With tattooed Amazigh women labelled by colonists as ‘primitive’ or ‘backward,’ and by Islamists as not real Muslims, countless women—when entering urban spaces—feel immense shame, and pressure to hide or even attempt to erase their tattoos, often using makeshift chemicals to burn them off of the skin. These markings, which were symbols of dignity and agency for millennia, continue to be stigmatized and reduced to mere photographic fodder for tourists.

Despite centuries of suppression, Amazigh identity is experiencing a resurgence, which Moroccan scholar Brahim El Guabli describes as “the modern Amazigh consciousness.” Online platforms like Bayt Zahul are playing a role in reclaiming Amazigh heritage, pushing for a deeper understanding of its spiritual and symbolic dimensions. Young Amazigh-inspired tattoo artists in Morocco and Tunisia (Aswad in Casablanca, Mouja Ink in Tamraght, and Manel Almadouni in Tunis) are reinterpreting traditional Amazigh designs, bringing ancient practices back into the spotlight and fostering a renewed sense of dignity in their countries’ indigenous communities.

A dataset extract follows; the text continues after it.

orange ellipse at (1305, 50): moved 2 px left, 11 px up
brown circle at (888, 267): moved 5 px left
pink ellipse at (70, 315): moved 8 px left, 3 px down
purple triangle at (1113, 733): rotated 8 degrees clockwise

Salma Chouqair, founder of Bayt Zahul, believes Amazigh culture can never truly be lost. “We need to reconnect with our heritage outside of colonial biases,” she says. “Our symbology and mosaic will endure, but it’s up to us to preserve them for future generations.” Brahim El Guabli describes the younger Amazigh generation as “the orphaned children of independence,” carrying both pain and determination. 

As laws shift and visibility increases, this new generation is piecing together their identity, embracing a compassionate but steadfast sense of pride. In Morocco, the Royal Institute of the Amazigh Culture (IRCAM) is devoted to safeguarding the promotion of Amazigh culture and languages, meanwhile, the Centre de Recherche Berbère remains the only and oldest university teaching Amazigh linguistics and literature in Europe, and Amazigh World News has risen as the first English-language news platform dedicated to Amazigh-related stories, helmed in Boston, Massachusetts. 

But there’s a texture and multiplicity that is so rarely awarded to Indigenous populations that in the millennia spent justifying, explaining, educating, and exemplifying one’s existence, we forgo the grace to simply exist. A sacred curiosity drives future generations, but this tenderness of thought has been acquired from deep ancestral grief. Just as the mountains serve as a reflection of resilience and a more literal layer of protection against colonial powers, Amazigh symbols are silently weighted by the fatiguing labour to persist as both Muslim and Amazigh, Indigenous and national, resilient and tender. This pluralism is what freedom looks like.